▶ [TEXT EXCERPT]:
----------------

Why is my job at the accounting firm so amazing? The BENEFITS of self-disclosure!

As I have mentioned, I work at Light and Associates, an accounting firm. Phil and Kathy Light, Linda, and I are currently very busy. As per previous post, I have disclosed "Asperger's Syndrome" to Phil, Kathy, and some other individuals at the office. (The office includes several companies.) I have received positive feedback from Phil and Kathy.
  • I gave Phil the thank you letter. I wanted to thank him for hiring me and the extremely thoughtful cards and "bonuses" he put inside. Later, I told him, "I hope the letter didn't embarrass you. I'm very self-conscious about how other people perceive my written and spoken words. Phil said, "It's okay if you feel more comfortable expressing your emotions in writing." I replied, "Thank you." I didn't say anything else, but these words really gave my self-confidence a boost. I really appreciate Phil's understanding and acknowledgement of my communication challenges.

----------------

▶ [TASKS TO PERFORM]:
**1.** Translate this sentence from the post about self-disclosure at the accounting firm into Spanish: "I have received positive feedback from Phil and Kathy."
**2.** Write the next few sentences of the post about self-disclosure at the accounting firm, picking up right after its last sentence.

▶ [GIVEN INFORMATION]:
----------------

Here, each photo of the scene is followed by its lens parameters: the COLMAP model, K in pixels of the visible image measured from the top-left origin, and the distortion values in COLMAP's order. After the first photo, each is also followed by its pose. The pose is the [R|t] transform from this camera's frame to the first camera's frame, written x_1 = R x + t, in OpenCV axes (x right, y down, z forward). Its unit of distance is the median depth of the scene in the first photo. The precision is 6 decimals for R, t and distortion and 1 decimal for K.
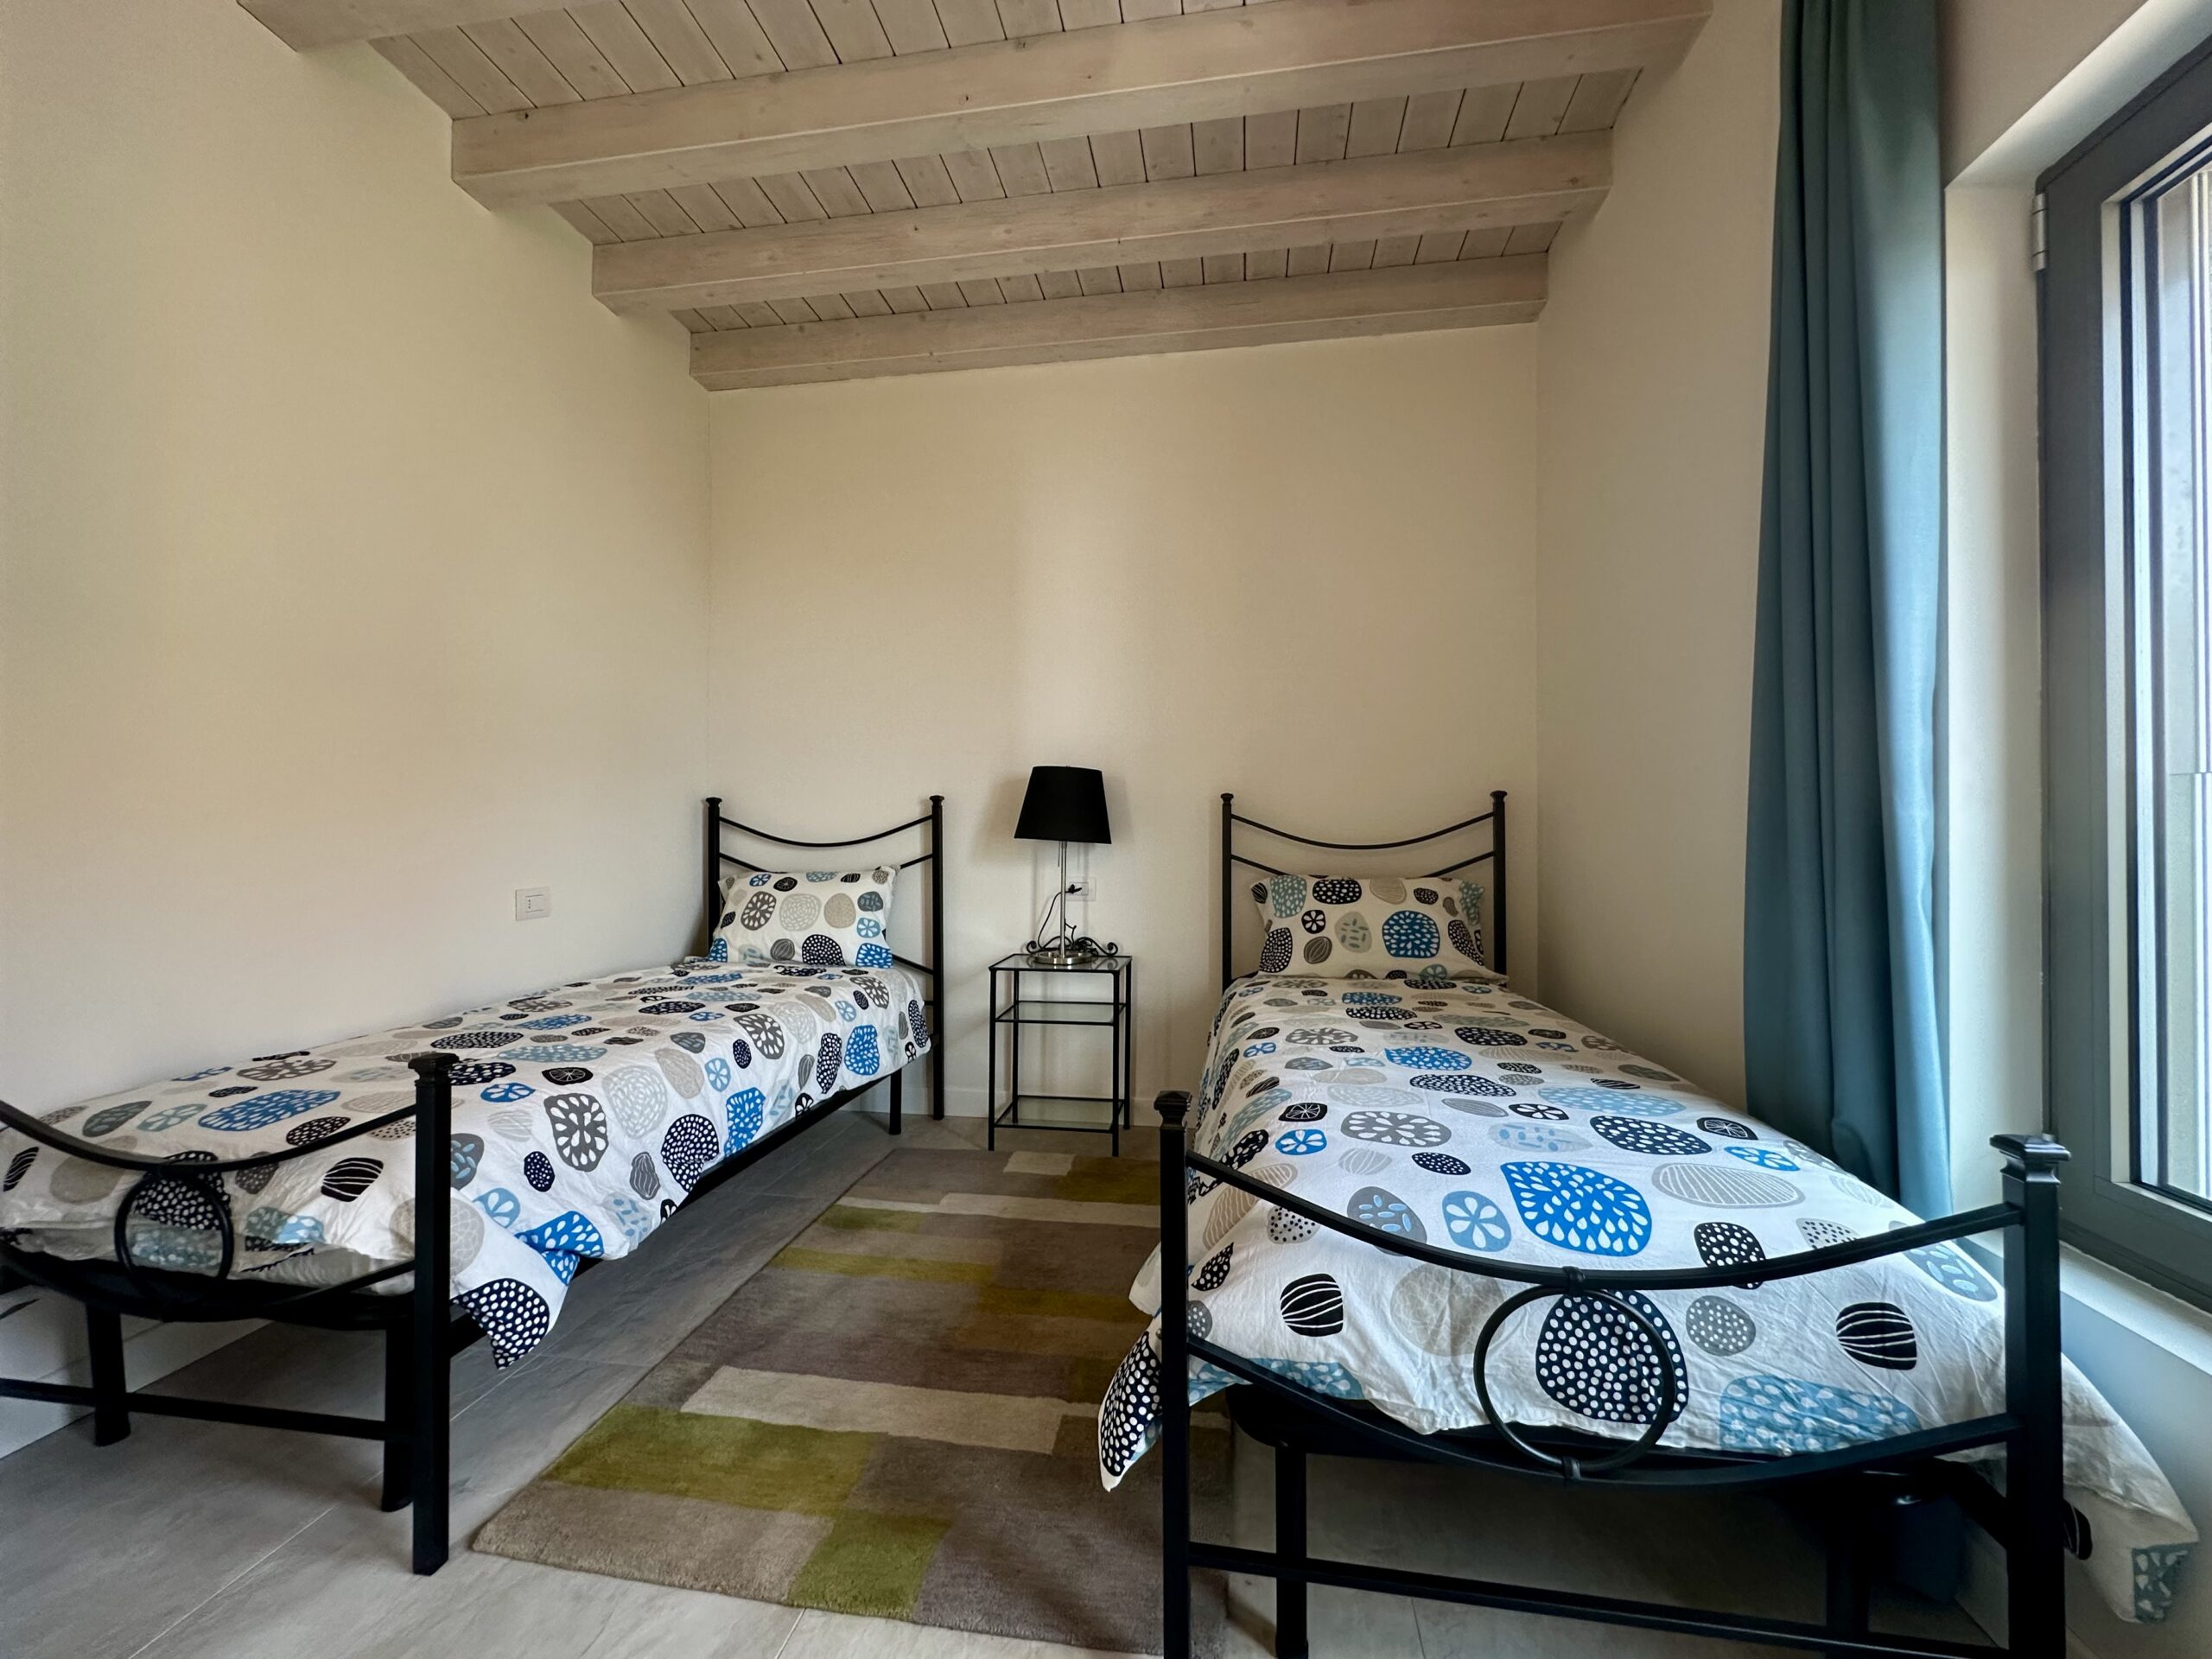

----------------

▶ [RESPONSES]:
**1.** He recibido comentarios positivos de Phil y Kathy.

**2.**
  • Phil often says, "Thank you for your hard work." Again, his statements make me feel GOOD about myself. One of Phil's sons came in to the office to see him. Phil introduced me to him and said, "This is Katie." Then he told his son that I am a hard worker. Phil, thank you for your kind words. I enjoy making Phil and Kathy look good, especially to their family members and clients.
  • Phil said this due to his previous statement, but I will not post it due to confidentiality. He stated, "You know all about dealing with challenges? You've had some of your own, right?" I answered, "Yeah." I didn't make eye contact because I was uncomfortable. I was uncomfortable because I knew he was referring to "Asperger's," but he did NOT say the word "Asperger's." Phil, if you read my blog, feel free to use the word "Asperger's" if applicable.
Disclaimer: Each bullet point indicates a different occurrence.